Lembro que meses antes de decidir vir para cá, lia uma reportagem, em alguma revista de turismo, onde descreviam o cotidiano dos brasilienses. Engravatados pegando mangas em árvores. Umidade abaixo dos dez porcento, vias sem calçadas para pedestre (provavelmente eu seja o maior pedestre de todos os tempos). Sentado no vaso sanitário vaticinei: "jamais tocarei meus pés sofridos e maltratados naquela cidade planejada". Mas como sou um espécie de contradição encarnada, cá estou. Na verdade, São Paulo me cansou por uma série de coisas. Sim, espancamentos estão na lista. E demorei meses pra me recuperar da última sova que tomei em Congonhas. Mas aquele episódio acabou por ser tão benéfico, veja bem, sofri por algumas semanas pelo fim do meu relacionamento. Foi justo, eu fiz merda, todo segredo é revelado um dia, mas por Deus, não precisava ser antecedido por um espancamento covarde. Já coleciono dois espancamentos e aquilo realmente dói. E aqueles chutes nas costelas, de alguma forma, resvalaram em minha alma e, como todo mundo sabe, dor da alma é difícil de tratar. E eu não sou um homem religioso, não consigo acreditar que uma força invisível cure minhas dores. Por isso bebo. Mas isso é outro papo, muito complicado.

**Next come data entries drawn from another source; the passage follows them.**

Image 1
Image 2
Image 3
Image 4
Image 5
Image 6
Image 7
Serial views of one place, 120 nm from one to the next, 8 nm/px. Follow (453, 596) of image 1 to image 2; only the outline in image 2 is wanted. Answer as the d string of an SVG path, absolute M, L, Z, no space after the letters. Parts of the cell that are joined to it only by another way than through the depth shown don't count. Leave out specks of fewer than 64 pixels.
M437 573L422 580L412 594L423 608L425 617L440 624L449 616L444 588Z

Cheguei em Brasília para trabalhar, a convite de um amigo. O velho Abel, sabe Deus o motivo, confia muito em mim. E de passo em passo, vacilantes em alguns momentos, cheguei na Câmara dos Deputados. Assessoria de imprensa de deputado. Nem eu acredito, mas a verdade é que eu, que perambulava de bar em bar na Terra da Garoa, coleciono hoje caminhadas épicas pela Esplanada dos Ministérios.

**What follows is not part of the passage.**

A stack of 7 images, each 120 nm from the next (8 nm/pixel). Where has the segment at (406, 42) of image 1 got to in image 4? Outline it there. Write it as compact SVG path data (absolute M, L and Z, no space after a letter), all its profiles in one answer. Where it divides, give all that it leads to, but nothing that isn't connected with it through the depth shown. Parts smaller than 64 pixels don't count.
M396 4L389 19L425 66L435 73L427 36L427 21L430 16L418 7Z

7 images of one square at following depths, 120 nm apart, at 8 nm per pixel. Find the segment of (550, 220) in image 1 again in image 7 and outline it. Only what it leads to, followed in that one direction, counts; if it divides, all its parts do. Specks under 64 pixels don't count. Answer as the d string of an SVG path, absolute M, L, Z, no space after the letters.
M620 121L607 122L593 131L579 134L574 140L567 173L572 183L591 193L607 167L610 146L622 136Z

Às vezes me sinto como um cidadão de Oran, daquele livro do Camus, A Peste. A saudade da família e de alguns amigos é imensurável. Em muitos momentos, me flagro pensando neles. Mas vejo uma espécie de muralha no entorno do Distrito Federal. É claro que já pensei em votar para minha cidade. Mas algo aqui me atrai. Não sei se é a mudança dos hábitos. Eu sempre quis ser o que sou hoje. Mas ao mesmo tempo, me sinto preso, privado de tudo que amo. E quase tenho um derrame ao pensar no paradoxo dessa sensação. Eu amo muitas coisas aqui. Brasília me ensinou a encarar a vida como homem, de peito aberto e rosto erguido. E aos poucos colecionei pessoas amadas, que me fazem lembrar frequentemente quem eu sou. Eu sou a contradição encarnada.

Eu sei que essa balela de contradição encarnada já encheu o saco. Mas esse sou eu. Em passos vacilantes. Repetitivo. Enchendo o saco.